= William Hugh Tomasson =

British police chief (1858–1922)

Sir William Hugh Tomasson (1858 – 12 October 1922) was chief constable of Nottinghamshire County Constabulary, later known as the Nottinghamshire Police. He served in that position from 1 December 1892, until his death whilst still in office, on 12 October 1922.

== Personal life ==
Tomasson was born in Barnby Moor, Bassetlaw, Nottinghamshire, and was educated at Clifton College.

Between 1882 and 1887 he resided at Grove House in Brunt Street, Mansfield, Nottinghamshire.

In 1898 he moved to Woodthorpe House, Woodthorpe Grange Park, Woodthorpe, Nottinghamshire, where his family resided until 1930.

For 22 years Tomasson was Honorary Secretary of the Nottinghamshire County Cricket Club, and on retiring received a testimonial, £564 being presented.

== Military service ==
He fought in the campaign against the Pedi people in Transvaal Colony in 1878.
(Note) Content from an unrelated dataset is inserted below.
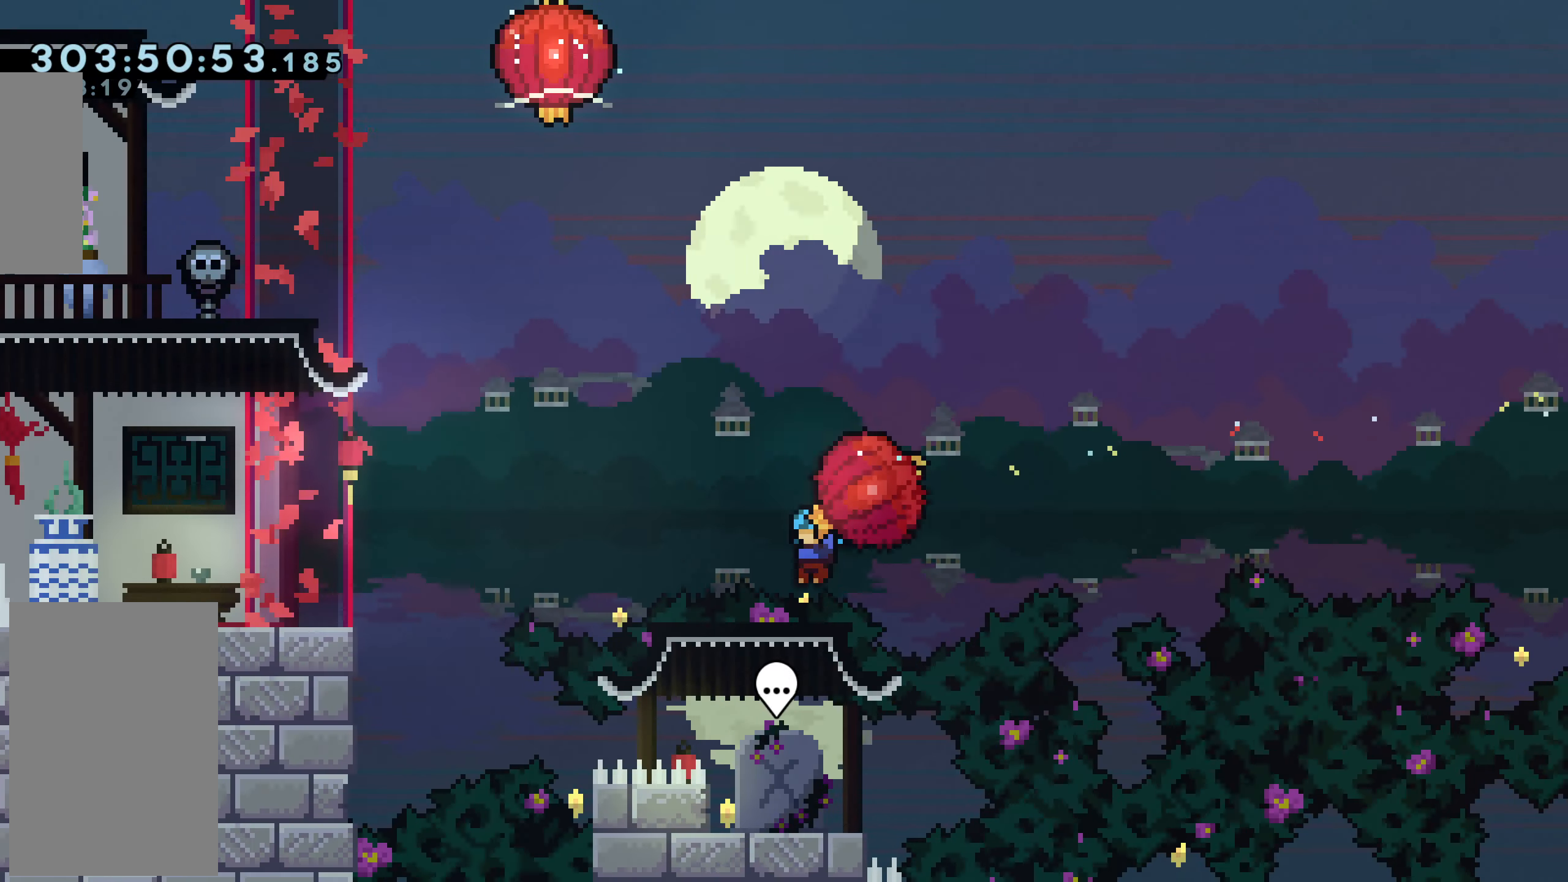
{"keys": ["dash", "grab", "left"], "events": []}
During the Anglo-Zulu War he joined the Cape Mounted Riflemen in the fight against chief Cetshwayo. He was also a captain in Baker's Horse, a section of the Frontier Light Horse. He was in this unit with Price Louis Napoleon, heir to Napoleon Bonaparte, who was attached there as an observer.

== Police career ==
Tomasson joined Nottinghamshire County Constabulary in 1880, being posted as an Inspector (incorrectly spelt as Thomasson), and shortly Superintendent in Mansfield. On the death of the retirement Chief Constable Henry Holden, Tomasson took over as chief constable of the force on 8 July 1856. He only finished this role on his death whilst still in office on 12 October 1922.

During his service, he was appointed a member (4th class) of the Royal Victorian Order in 1906. This is potentially as a result of his oversight of a Royal Visit to Worksop in 1905.

During the First World War he undertook special duties, including the overseeing of the guarding of National Shell Filling Factory, Chilwell.

His abilities in his role were recognised by being appointed Police Inspector for the Northern district of England.

He was made Commander of the Order of the British Empire (CBE) in the 1918 New Years Honours List, and knighted in the 1920 list for "Services in Connection with the War".